→ EXTRACT TO READ
--------------------------------
I felt like I was watching something more than a gory western but would not have been able to explain why. Mr. Cesca’s review captures what I was thinking and feeling about this movie.

Twitter Radio

Twitter is my first source for breaking news. If anything big (that I care about) happens, it will show up first in my Twitter feed. I guess a cable news channel might come close or a good all-news radio station (do those still exist?) but my Twitter stream is non-stop in my pocket. Smart news organization (NPR and Reuters, for example) know they need to have their stories where I am, rather than try to get me to come to where they are.
twitter-radio

Keep the channel open

“There is a vitality, a life force, an energy, a quickening that is translated through you into action, and because there is only one of you in all of time, this expression is unique. And if you block it, it will never exist through any other medium and it will be lost. The world will not have it. It is not your business to determine how good it is nor how valuable nor how it compares with other expressions. It is your business to keep it yours clearly and directly, to keep the channel open. You do not even have to believe in yourself or your work. You have to keep yourself open and aware to the urges that motivate you. Keep the channel open.” — Martha Graham

Scott Adams: Robots

“I predict that someday robots will have superior rights to humans in specific areas of life because robots can be trusted (programmed) and humans cannot. … I will go so far as to predict that someday it will be illegal for a human to practice medicine because robots will be so much more reliable. In the long transition period, which has already started and will last another twenty years, humans will be in charge of what the technology does. Eventually those roles will reverse because technology will be so much more reliable than humans. Future generations will be appalled that humans were ever allowed to perform invasive surgery on other humans.”

“At some point the real cost of healthcare, energy, construction, transportation, farming, and just about every other basic expense will fall by 90% as robots get involved. It would be absurd to assume we know anything about the economy in thirty years. Nothing will look the same.”

Floating in Extraordinariness

Kevin Kelly thinks we’ve reached a point where “rather than be surrounded by ordinariness we’ll float in extraordinariness.”

“The internet is like a lens which focuses the extraordinary into a beam, and that beam has become our illumination. It compresses the unlikely into a small viewable band of everyday-ness. As long as we are online – which is almost all day many days — we are illuminated by this compressed extraordinariness. It is the new normal.”

“That light of super-ness changes us. We no longer want mere presentations, we want the best, greatest, the most extraordinary presenters alive, as in TED. We don’t want to watch people playing games, we want to watch the highlights of the highlights, the most amazing moves, catches, runs, shots, and kicks, each one more remarkable and improbable than the other.”
--------------------------------
→ REQUIRED ACTION 1
In the blog excerpt, which two news organizations are given as examples of smart news organizations?
→ REQUIRED ACTION 2
List the basic expenses that the Scott Adams quotation in the blog excerpt names as costs that will fall by 90% as robots get involved.

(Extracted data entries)
--------------------------------
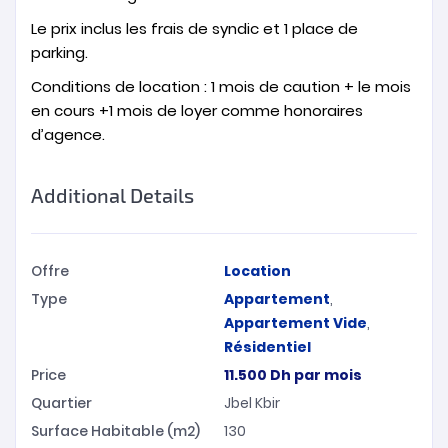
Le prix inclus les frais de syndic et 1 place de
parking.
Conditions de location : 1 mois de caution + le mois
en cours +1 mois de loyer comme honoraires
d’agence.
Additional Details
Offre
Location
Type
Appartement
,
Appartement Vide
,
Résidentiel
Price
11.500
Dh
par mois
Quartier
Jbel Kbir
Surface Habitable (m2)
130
--------------------------------
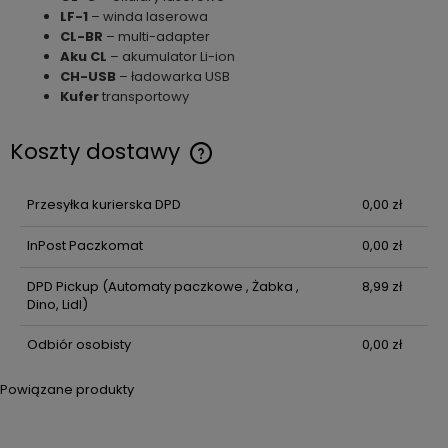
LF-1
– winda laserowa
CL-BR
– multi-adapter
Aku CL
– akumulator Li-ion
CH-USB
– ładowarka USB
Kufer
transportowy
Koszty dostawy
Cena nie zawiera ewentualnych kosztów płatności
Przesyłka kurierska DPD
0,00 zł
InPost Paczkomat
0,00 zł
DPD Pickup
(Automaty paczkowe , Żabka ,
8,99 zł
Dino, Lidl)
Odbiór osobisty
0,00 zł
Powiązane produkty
--------------------------------
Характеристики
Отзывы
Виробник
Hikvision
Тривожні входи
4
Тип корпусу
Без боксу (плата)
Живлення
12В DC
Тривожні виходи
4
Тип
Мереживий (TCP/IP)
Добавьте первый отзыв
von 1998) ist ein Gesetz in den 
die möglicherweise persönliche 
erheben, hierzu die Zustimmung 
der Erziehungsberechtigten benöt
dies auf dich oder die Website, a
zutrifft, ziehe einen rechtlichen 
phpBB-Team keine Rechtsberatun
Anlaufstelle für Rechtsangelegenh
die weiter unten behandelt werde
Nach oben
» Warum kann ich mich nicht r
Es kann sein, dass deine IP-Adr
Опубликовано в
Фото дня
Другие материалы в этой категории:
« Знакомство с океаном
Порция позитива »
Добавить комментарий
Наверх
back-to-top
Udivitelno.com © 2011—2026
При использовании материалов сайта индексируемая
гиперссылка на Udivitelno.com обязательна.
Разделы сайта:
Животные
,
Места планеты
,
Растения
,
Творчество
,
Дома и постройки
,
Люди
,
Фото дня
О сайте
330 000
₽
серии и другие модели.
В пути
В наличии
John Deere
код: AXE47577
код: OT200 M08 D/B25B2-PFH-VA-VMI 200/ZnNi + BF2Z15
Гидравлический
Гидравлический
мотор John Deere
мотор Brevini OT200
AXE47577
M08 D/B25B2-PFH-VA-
--------------------------------
→ ANSWER AREA 1
NPR and Reuters.

→ ANSWER AREA 2
Healthcare, energy, construction, transportation, farming